En janvier dernier, Guillaume Poupard, le directeur de l’Agence nationale de la sécurité des systèmes d’information, avait prévenu de la publication prochaine des textes d’application de la loi de programmation militaire. Une étape importante a été franchie ce week-end, avec la diffusion au Journal officiel du décret relatif à « la qualification des produits de sécurité et des prestataires de service de confiance pour les besoins de la sécurité nationale. »
L’enjeu de ce décret est d’identifier, parmi les prestataires et éditeurs disponibles sur le marché de la sécurité, ceux qui peuvent être qualifiés de « confiance ». « Notre objectif n’est pas de faire un classement, mais de dire qu’au nom du premier ministre, on s’engage sur la confiance dans la qualité de leurs travaux », prévenait Guillaume Poupart, lors du dernier Forum international de la cybersécurité à Lille. « Avoir les plus beaux PowerPoint n’est pas forcément un gage de sécurité ! »
Ce label de confiance n’a pas seulement de précieuses vertus commerciales, puisque ces éditeurs et prestataires écrémés seront aussi imposés aux opérateurs d’infrastructures vitales, c’est-à-dire ceux « dont l’indisponibilité risquerait de diminuer d’une façon importante le potentiel de guerre ou économique, la sécurité ou la capacité de survie de la Nation ». Sont visés ici les centrales nucléaires, les opérateurs télécom, de santé, de transports, etc., en tout 250 acteurs définis à l’article L.1332-1 du Code de la défense, et sur la sécurité desquels l’ANSSI veille.
Une labellisation orchestrée par l’ANSSI, épaulée par des centres agréés
Le décret publié hier au Journal officiel décrit donc dans le détail le processus de labellisation « des produits de sécurité et des prestataires de service de confiance pour les besoins de la sécurité nationale. »
Pour résumer, les demandes seront adressées à l’ANSSI, qui aura précédemment défini une série de critères sur son site.

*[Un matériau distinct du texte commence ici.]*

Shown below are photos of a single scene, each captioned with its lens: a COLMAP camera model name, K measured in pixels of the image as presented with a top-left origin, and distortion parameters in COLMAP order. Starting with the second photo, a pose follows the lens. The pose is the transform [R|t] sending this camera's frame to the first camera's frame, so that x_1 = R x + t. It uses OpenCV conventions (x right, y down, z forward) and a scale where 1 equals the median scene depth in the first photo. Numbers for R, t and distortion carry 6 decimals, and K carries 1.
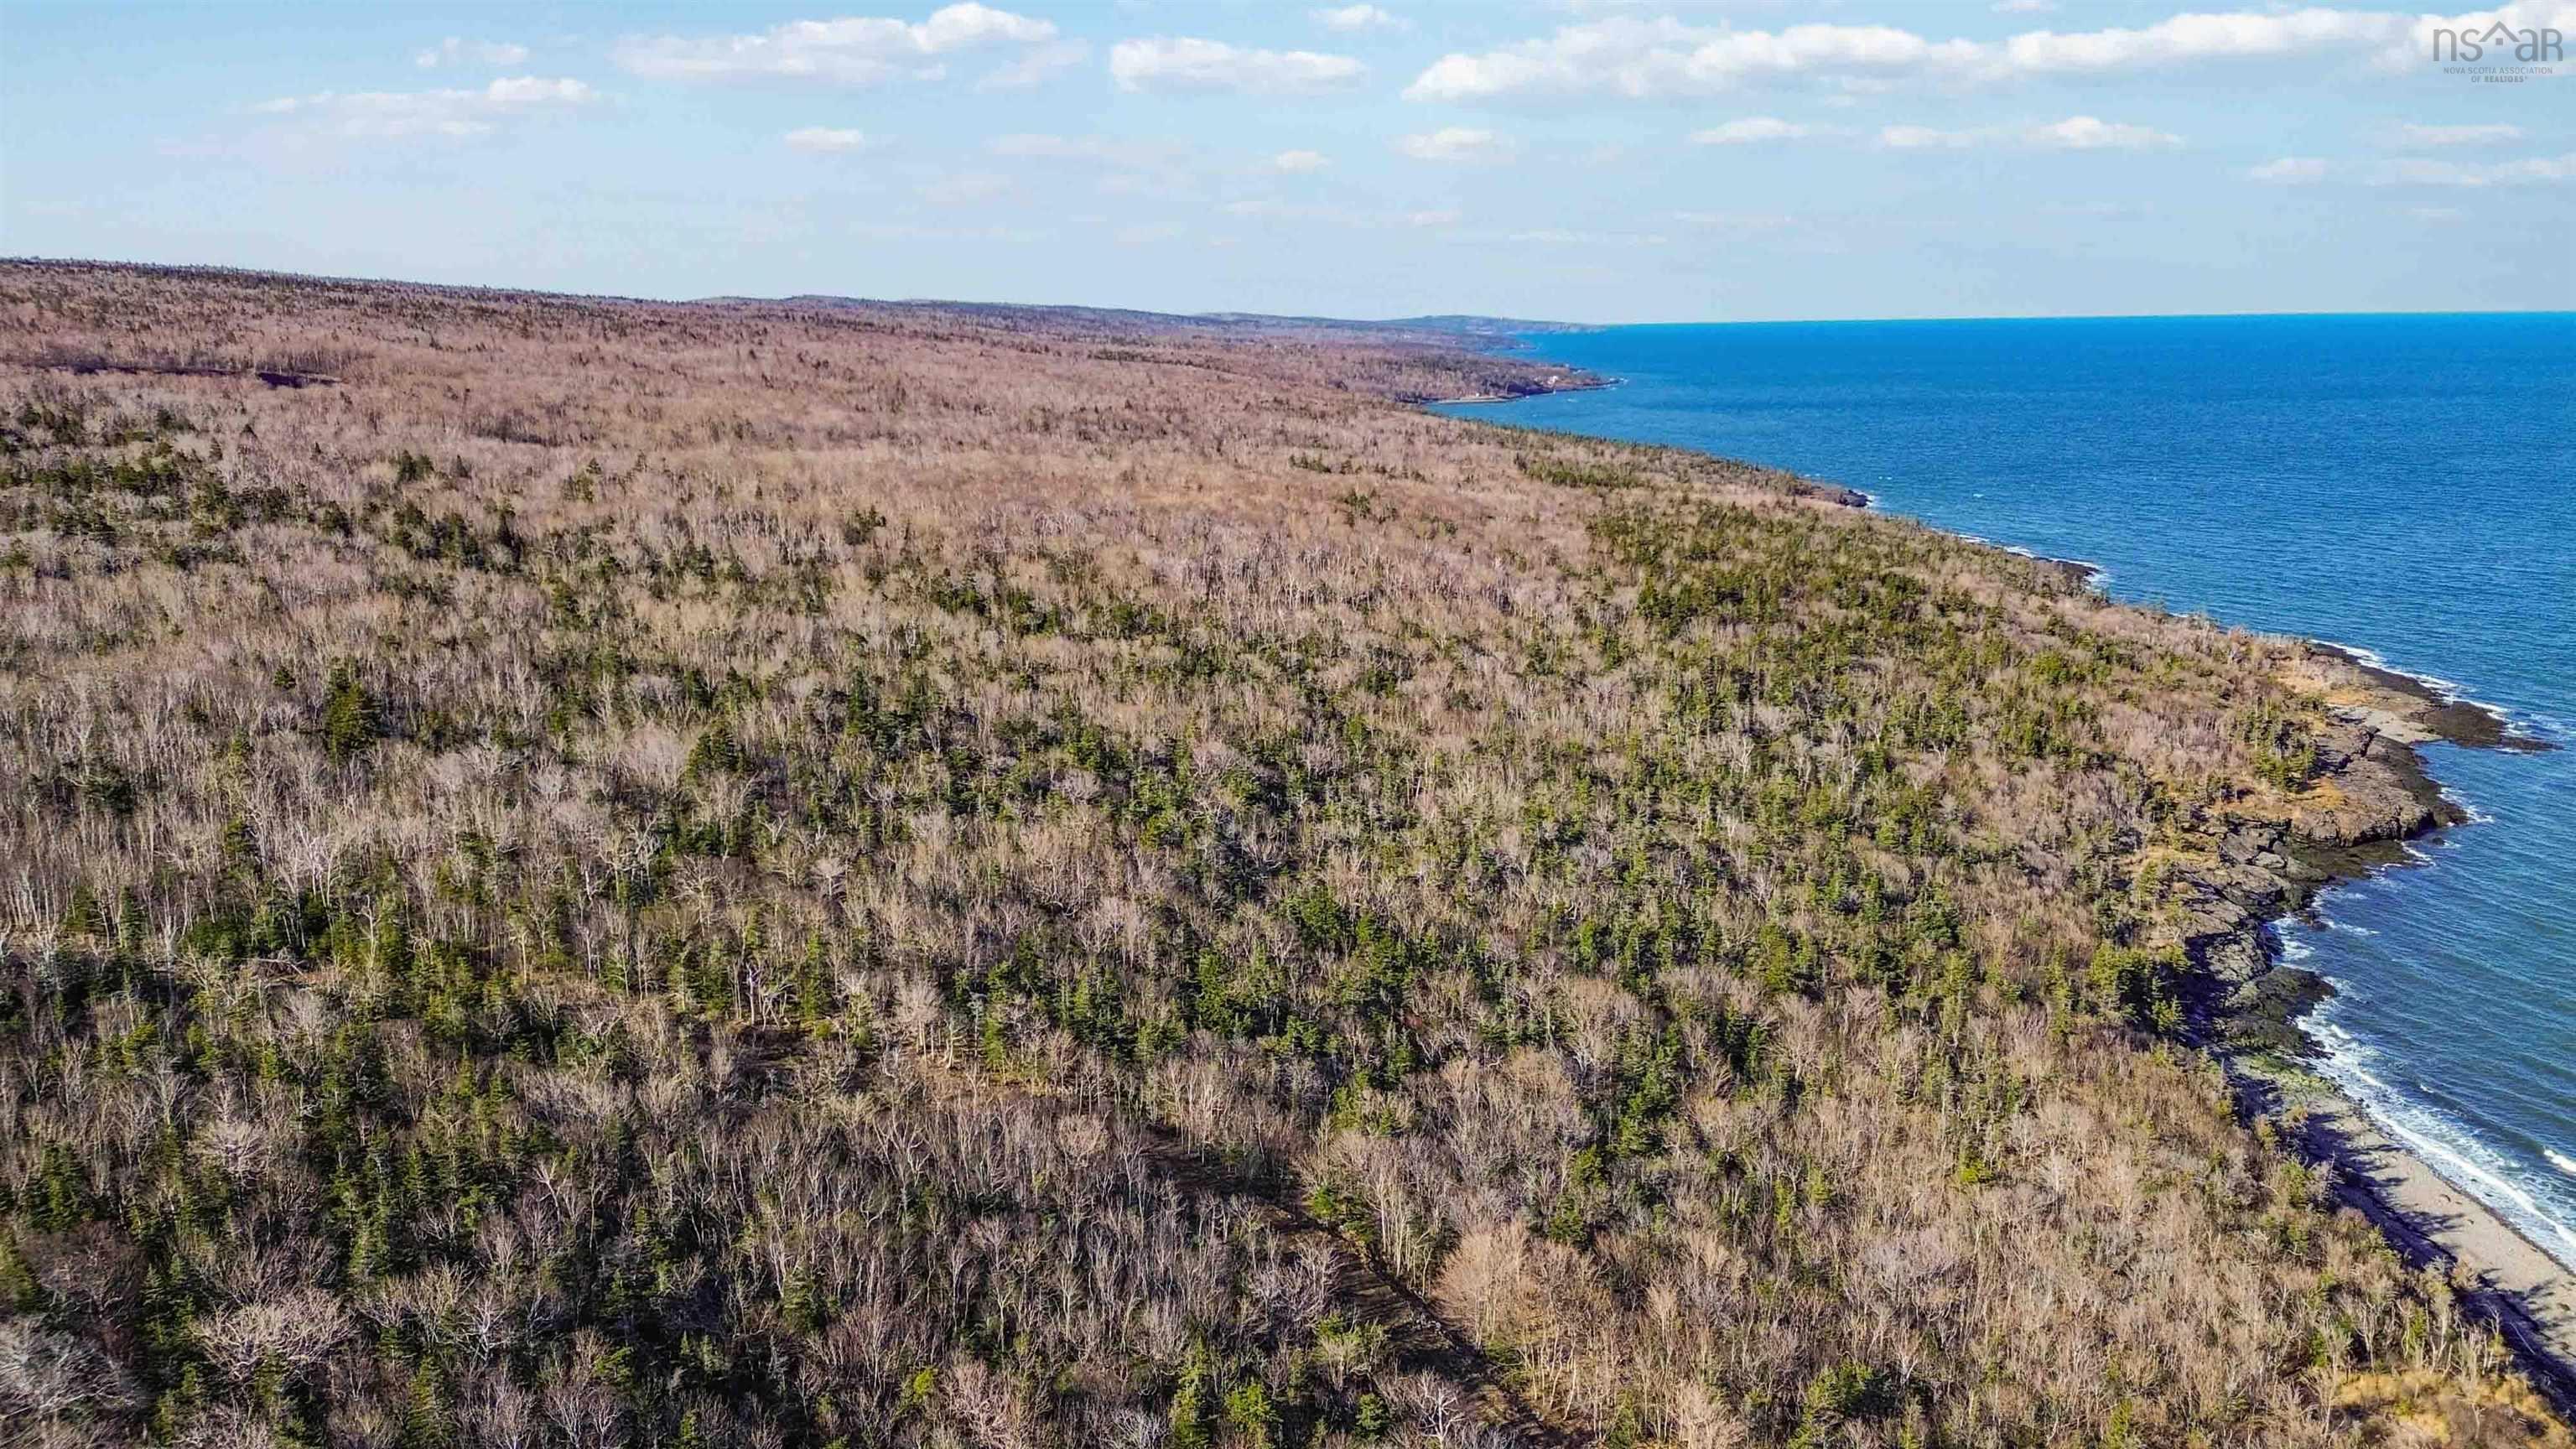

L’éditeur devra du coup répondre à un lot d’objectifs, de fonctionnalités tout en prenant soin de fournir l’intégralité du code source « sans restriction ». Son dossier complet, il se rapprochera d’un centre d’évaluation agréé, lequel pourra être épaulé par l’ANSSI dans les cas très pointus. L'audit se soldera par un rapport permettant à l’Agence de labelliser (ou non).
Le texte organise tout autant l’agrément des centres d’évaluation eux-mêmes. Une procédure qui passe par l’audit des compétences du personnel, des moyens déployés, des ressources, mais aussi de son « activité passée », etc.
Une profonde enquête administrative préalable
Les prétendants doivent évidemment être en mesure de respecter les prescriptions relatives au secret de la défense nationale (information classifiée) puisqu’ils seront susceptibles de se voir confier des données très sensibles.
Surtout, ils feront également l’objet d'enquêtes administratives préalables, celles « destinées à vérifier que le comportement des personnes physiques ou morales intéressées n'est pas incompatible avec l'exercice des fonctions ou des missions envisagées » (L114-1).
Cette contrainte autorisera l’État à déployer largement toute l’attention de ses services, histoire de déceler d’éventuels mauvais canards, voire des chevaux de Troie : possibilité de consulter les fichiers de procédures judiciaires qui les concerneraient, de vérifier leur entourage, leurs activités publiques, tous les agissements « susceptibles de recevoir une qualification pénale », et même de scruter leurs comportements et déplacements (article R236-12 du Code de la défense).